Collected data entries
..............................

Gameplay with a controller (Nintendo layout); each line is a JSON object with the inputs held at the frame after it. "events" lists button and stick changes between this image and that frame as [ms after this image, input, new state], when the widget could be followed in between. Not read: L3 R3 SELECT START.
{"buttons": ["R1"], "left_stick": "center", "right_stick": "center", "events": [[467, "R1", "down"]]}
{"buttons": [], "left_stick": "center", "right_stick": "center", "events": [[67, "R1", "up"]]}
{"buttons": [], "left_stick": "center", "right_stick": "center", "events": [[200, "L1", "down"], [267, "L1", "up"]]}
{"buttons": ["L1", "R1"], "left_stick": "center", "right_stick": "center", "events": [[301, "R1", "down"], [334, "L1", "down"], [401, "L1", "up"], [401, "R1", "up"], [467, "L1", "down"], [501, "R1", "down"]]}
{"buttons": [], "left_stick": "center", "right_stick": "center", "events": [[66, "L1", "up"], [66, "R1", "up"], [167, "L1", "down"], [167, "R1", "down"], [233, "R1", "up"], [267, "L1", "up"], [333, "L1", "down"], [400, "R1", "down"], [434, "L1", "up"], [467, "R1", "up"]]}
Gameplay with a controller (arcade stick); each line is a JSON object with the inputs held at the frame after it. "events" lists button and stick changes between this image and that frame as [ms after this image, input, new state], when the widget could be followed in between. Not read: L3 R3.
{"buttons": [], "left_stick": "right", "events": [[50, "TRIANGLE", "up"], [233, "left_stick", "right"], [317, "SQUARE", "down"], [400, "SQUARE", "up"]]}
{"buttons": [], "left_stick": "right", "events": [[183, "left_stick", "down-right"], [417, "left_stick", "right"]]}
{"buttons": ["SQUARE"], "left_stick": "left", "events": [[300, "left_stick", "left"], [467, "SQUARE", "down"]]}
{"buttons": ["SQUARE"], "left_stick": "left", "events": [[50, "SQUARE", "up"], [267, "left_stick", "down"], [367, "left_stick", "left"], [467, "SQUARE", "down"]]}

..............................

*ASSIGNMENT*
The response should consist of the entries above, retyped exactly.

*FINISHED TASK*
Gameplay with a controller (Nintendo layout); each line is a JSON object with the inputs held at the frame after it. "events" lists button and stick changes between this image and that frame as [ms after this image, input, new state], when the widget could be followed in between. Not read: L3 R3 SELECT START.
{"buttons": ["R1"], "left_stick": "center", "right_stick": "center", "events": [[467, "R1", "down"]]}
{"buttons": [], "left_stick": "center", "right_stick": "center", "events": [[67, "R1", "up"]]}
{"buttons": [], "left_stick": "center", "right_stick": "center", "events": [[200, "L1", "down"], [267, "L1", "up"]]}
{"buttons": ["L1", "R1"], "left_stick": "center", "right_stick": "center", "events": [[301, "R1", "down"], [334, "L1", "down"], [401, "L1", "up"], [401, "R1", "up"], [467, "L1", "down"], [501, "R1", "down"]]}
{"buttons": [], "left_stick": "center", "right_stick": "center", "events": [[66, "L1", "up"], [66, "R1", "up"], [167, "L1", "down"], [167, "R1", "down"], [233, "R1", "up"], [267, "L1", "up"], [333, "L1", "down"], [400, "R1", "down"], [434, "L1", "up"], [467, "R1", "up"]]}
Gameplay with a controller (arcade stick); each line is a JSON object with the inputs held at the frame after it. "events" lists button and stick changes between this image and that frame as [ms after this image, input, new state], when the widget could be followed in between. Not read: L3 R3.
{"buttons": [], "left_stick": "right", "events": [[50, "TRIANGLE", "up"], [233, "left_stick", "right"], [317, "SQUARE", "down"], [400, "SQUARE", "up"]]}
{"buttons": [], "left_stick": "right", "events": [[183, "left_stick", "down-right"], [417, "left_stick", "right"]]}
{"buttons": ["SQUARE"], "left_stick": "left", "events": [[300, "left_stick", "left"], [467, "SQUARE", "down"]]}
{"buttons": ["SQUARE"], "left_stick": "left", "events": [[50, "SQUARE", "up"], [267, "left_stick", "down"], [367, "left_stick", "left"], [467, "SQUARE", "down"]]}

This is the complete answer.